Brian Eno 2/1
Conceptually, spiritually, historically, and anagramatically, Brian Eno is the one. Brian Eno has probably had as much to do with the form and function of contemporary music as anybody, and his shadow falls large across all styles of music. He is the puppet master, a marvelous mandarin, able to move easily between the rarified air of the more arcane elements of 20th century music composition and theory and the blatantly populist arena of rock stars and commercial recordings. Although briefly attached to the fledging Roxy Music for their highly regarded first album, Eno soon struck off on his own and developed his uncanny ability to predict trends in music well before they became apparent to anybody else.
Although his own albums don’t sell particularly well (I’d be very surprised if any of his titles went silver, let alone gold or platinum), he wields enormous influence through his followers and collaborators. He is the godfather of ambient music coining the phrase as well as setting down a lot of the early ground rules and he has helped shape the sound and careers of musicians as diverse as Talking Heads, U2, Robert Fripp, Ultravox, and Devo.
The first thing to really strike the ear of young Eno, growing up in England, was the unearthly sounds of doo-wop groups that American sailors used to play and sing. The tight harmonies and unusual arrangements were so foreign to Brian that they inspired a curious mixture of elation and fear in him. He found himself free-falling his assumptions and expectations disintegrating beneath him, and it was a feeling that he would work the rest of his life to capture and duplicate.
He also had a strong affinity for machinery and had built up an impressive collection of faulty tape recorders by the time he was a teenager. He liked that they were faulty and never tried to get them fixed because he liked the random element that they brought to a project. In fact, he has stated that he never services any of his equipment because he likes the idiosyncratic elements that such chaos produces. And that, in a nutshell, is the essence of Brian Eno. He is less a musician than a systems designer in fact he proudly and emphatically refutes that he is a musician at all. He’s much more interested in process than product and many of his pieces are just the detritus left over after an interesting system has been put into place.
Curiously, in the 1960s in England, art school was a fertile place for bands to be born. John Lennon did time in an art school, key members of the Rolling Stones met at art school, and Brian Eno met some of the musicians that would later become Roxy Music at an art school (later disciples Talking Heads also met at art school the Rhode Island School of Design).

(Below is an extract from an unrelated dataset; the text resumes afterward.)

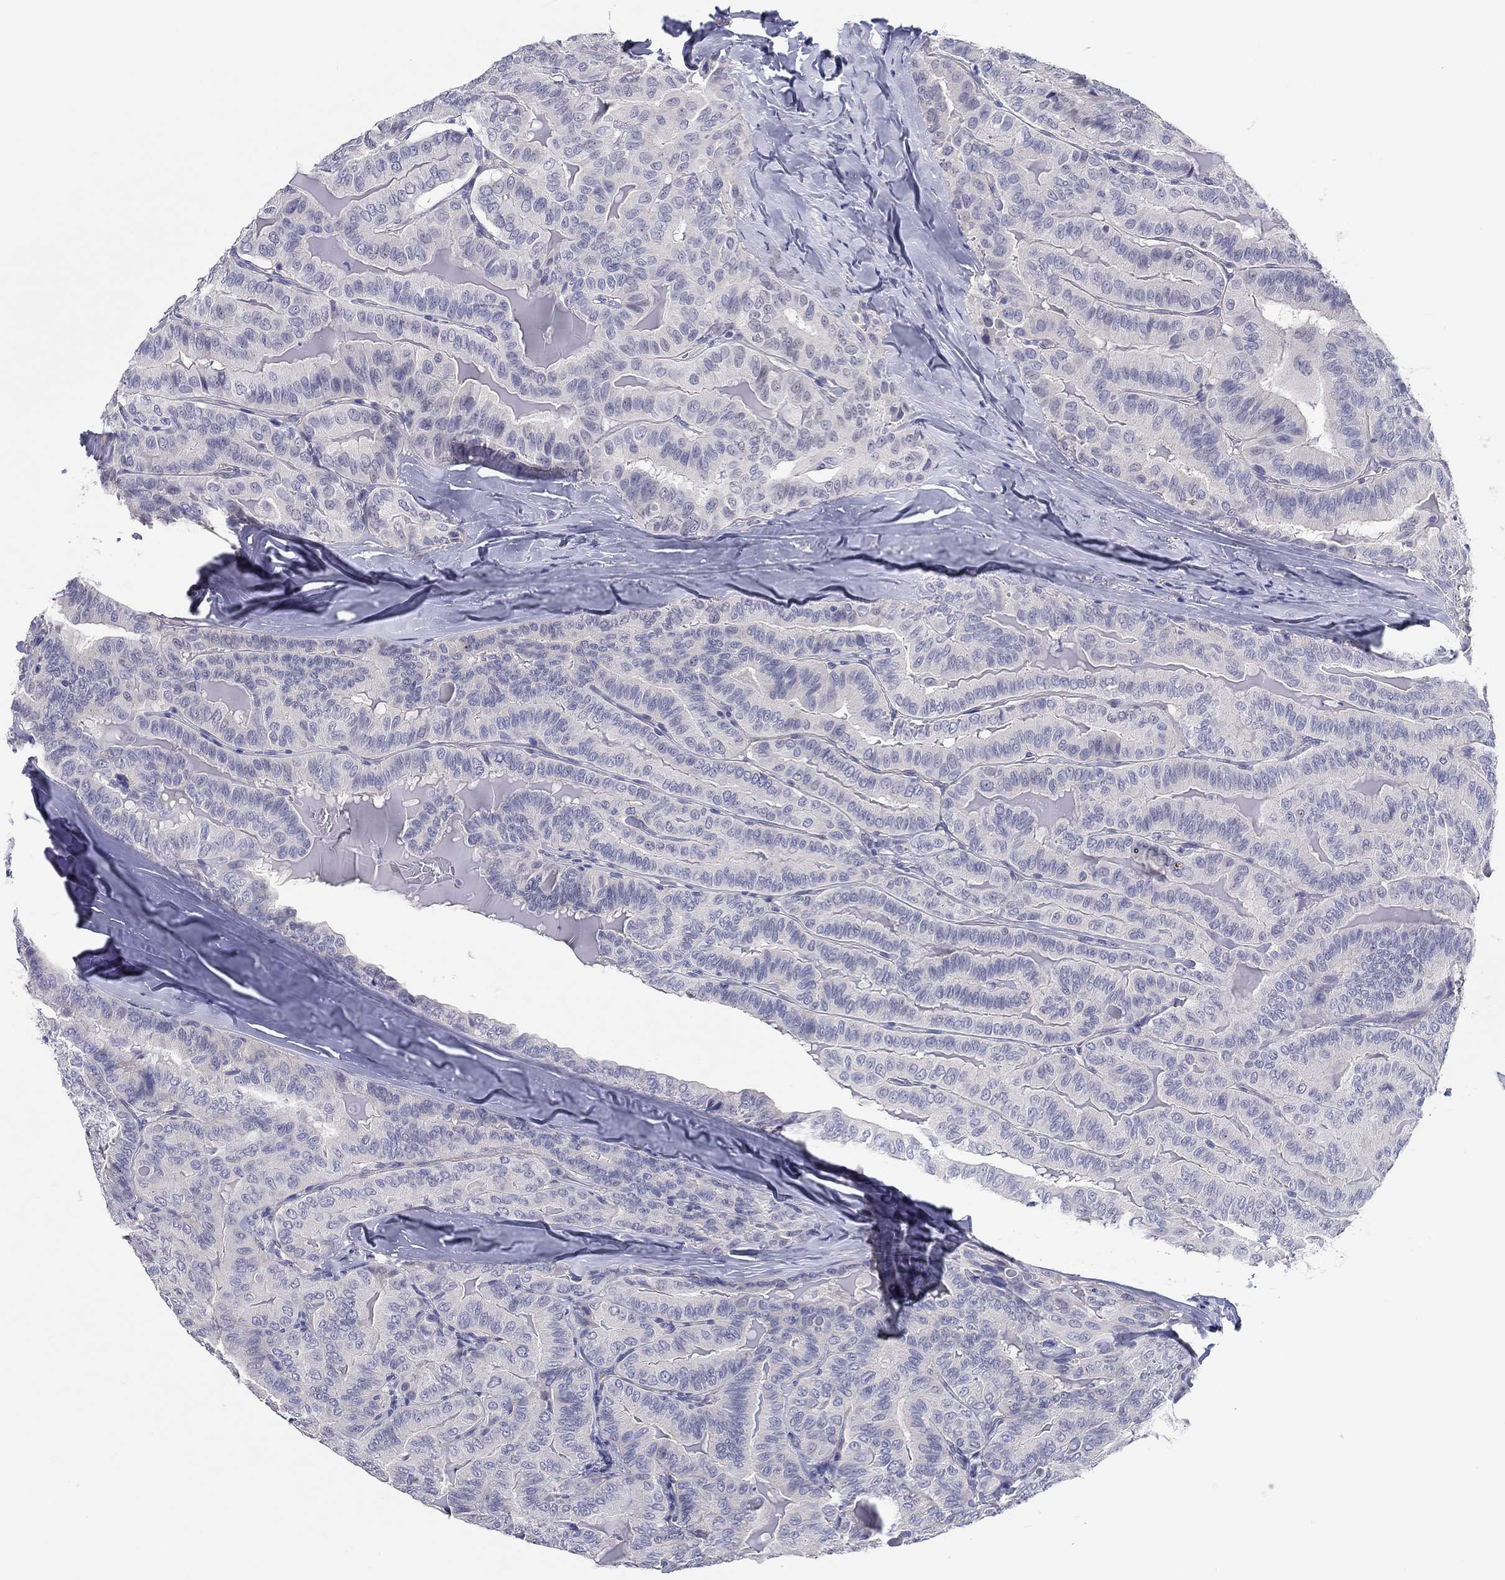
{"staining": {"intensity": "negative", "quantity": "none", "location": "none"}, "tissue": "thyroid cancer", "cell_type": "Tumor cells", "image_type": "cancer", "snomed": [{"axis": "morphology", "description": "Papillary adenocarcinoma, NOS"}, {"axis": "topography", "description": "Thyroid gland"}], "caption": "Immunohistochemistry of thyroid cancer demonstrates no expression in tumor cells.", "gene": "CRYGD", "patient": {"sex": "female", "age": 68}}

While working on some early material, Bryan Ferry and Phil Manzanera and other members of the fledging group invited Eno to help out in the studio. He got such interesting sounds out of an old synthesizer that was lying around that the band hired him on the spot. Soon he was wearing a dress and flamboyant make-up and taking the stage with his arsenal of synthetic sound. But the band started getting too polished and professional too controlled and Eno went looking for greener pastures.
Over the next few years he released four solo albums, each one split between rock songs and instrumentals. Although popular with critics and, especially, other musicians, the albums never caught on with a larger public. The music was too cerebral, too intellectual to really crack the Top 40, but the punks and the new wavers were paying close attention. Those albums are interesting from an historical point of view, but are not my favorite Eno efforts. It was after the release of his Before and After Science album, when he abandoned the so-called “idiot energy” of his rock songs and started focusing more on instrumentals and sound-producing processes that he really came into his own.
In addition to his affiliation with the popular music crowd, he also had a deep and abiding interest in more experimental/academic music. Inspired by John Cage’s book Silence, Eno began incorporating chance elements into his work, whether it be the i ching or his more personal form of arbitrariness, the Oblique Strategies.
In conversations with painter Peter Schmidt, Eno discovered that they had much in common in the way they worked particularly when stuck on some problem. Each of them had come up with a number of little tricks or triggers for helping them get unstuck, for helping them think outside the box, if you’ll excuse a hoary cliché. Together, they drew up a list of about 100 maxims for getting you out of jams and wrote each one on a card. The idea, then, was to wait until you were stuck on some creative project. Then you’d pick up the deck and shuffle it while thinking about your problem (much like a Tarot deck), and draw one card out of the deck. The pronouncements ranged from proscriptive (repetition is a form of change) to abstract (rain), and you were supposed to try to apply this new direction in your work, no matter how obtuse or irrelevant it seemed. They published a small set of these cards and sold them to others who might be interested. When Peter Schmidt died, Eno took them off the market.
I had heard about the Oblique Strategies for years and despaired that I would ever find a copy. I mentioned this one day to my friend Ramon, and he nodded his head enigmatically and said he’d see what he could do.